---- Materials provided

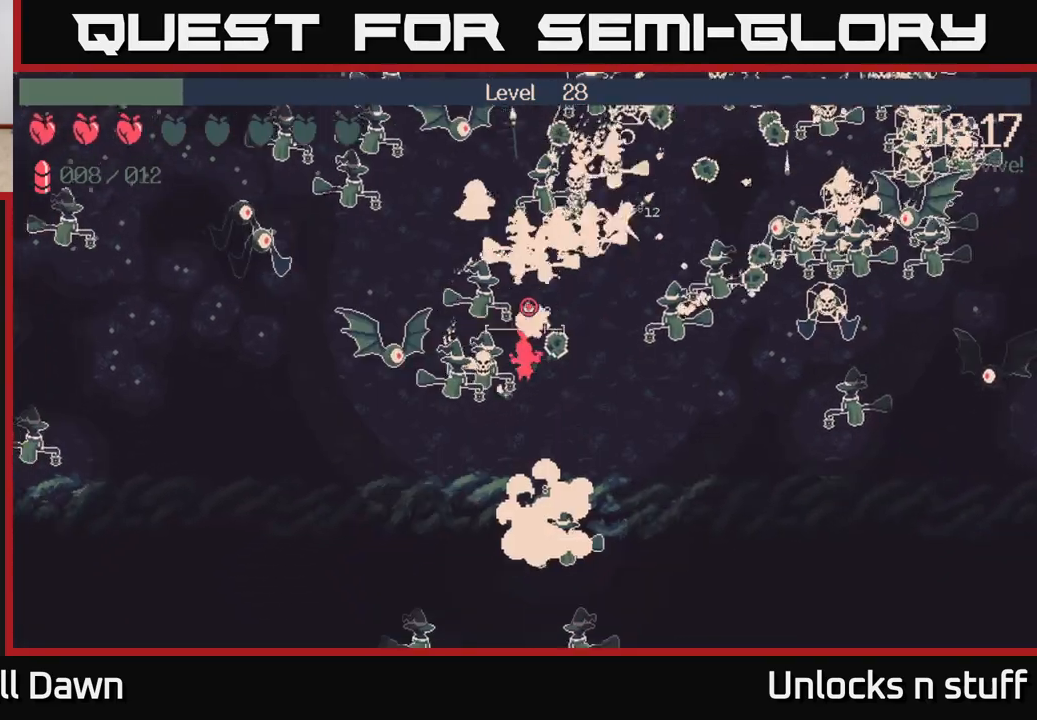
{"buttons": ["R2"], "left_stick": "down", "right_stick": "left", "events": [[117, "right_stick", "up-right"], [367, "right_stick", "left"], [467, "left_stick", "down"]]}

--------
---- Materials provided

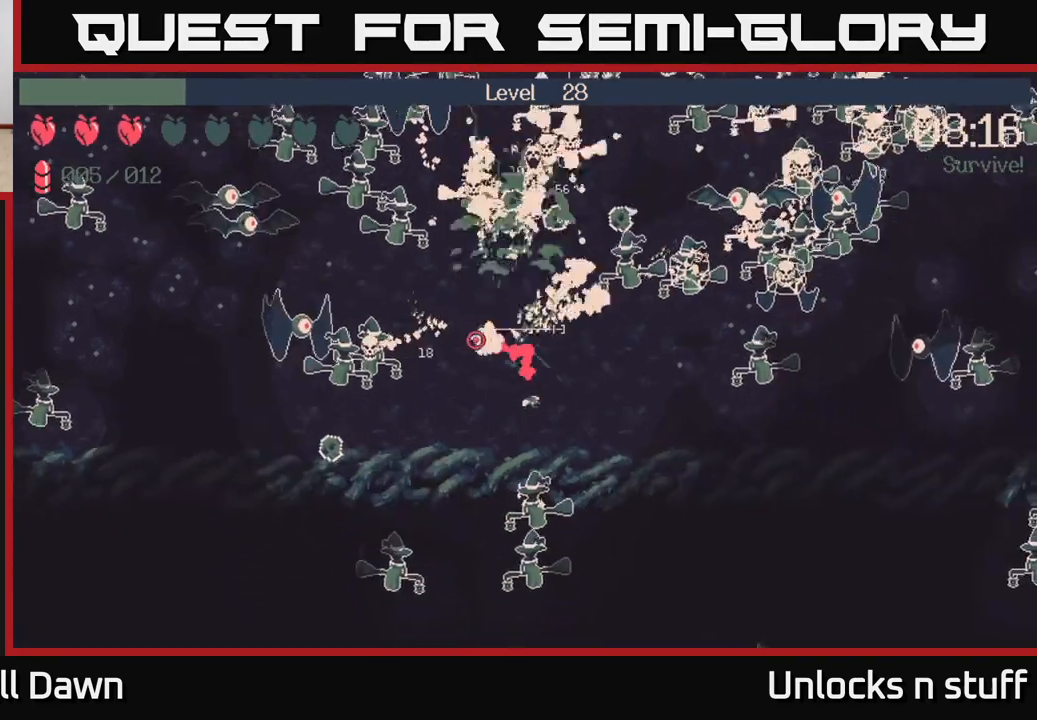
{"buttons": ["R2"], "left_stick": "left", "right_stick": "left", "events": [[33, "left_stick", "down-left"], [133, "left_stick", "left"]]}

--------
---- Materials provided

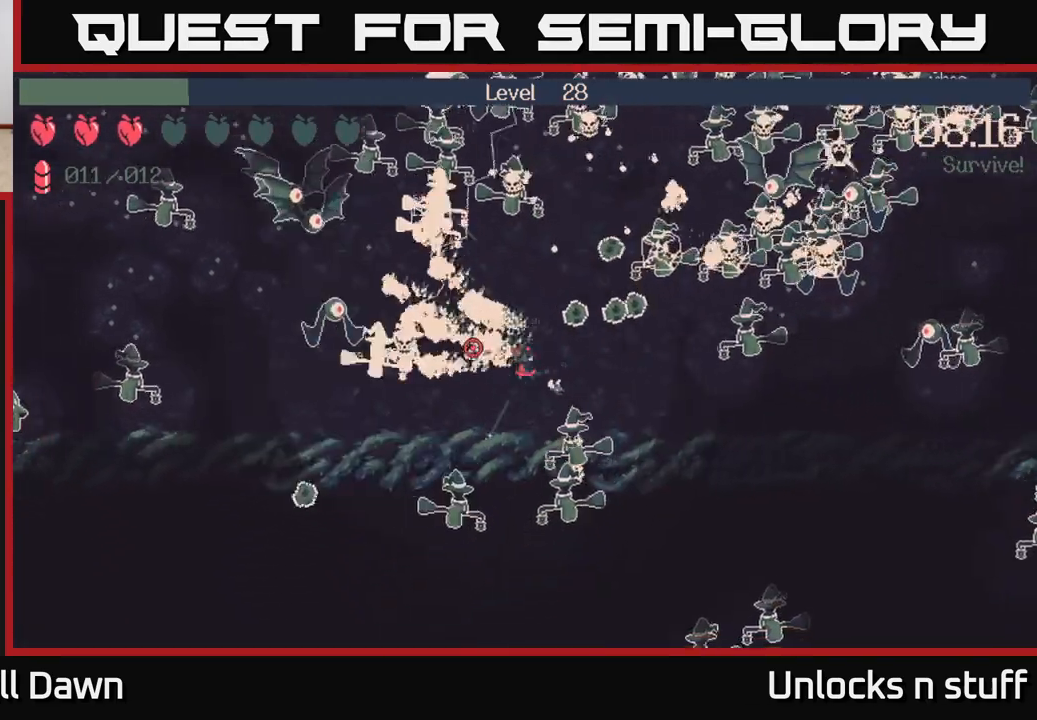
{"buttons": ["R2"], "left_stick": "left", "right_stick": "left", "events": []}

--------

Work order: State the number of lines in this listing that contain the string "down", and add nothing else.

Task solution: 2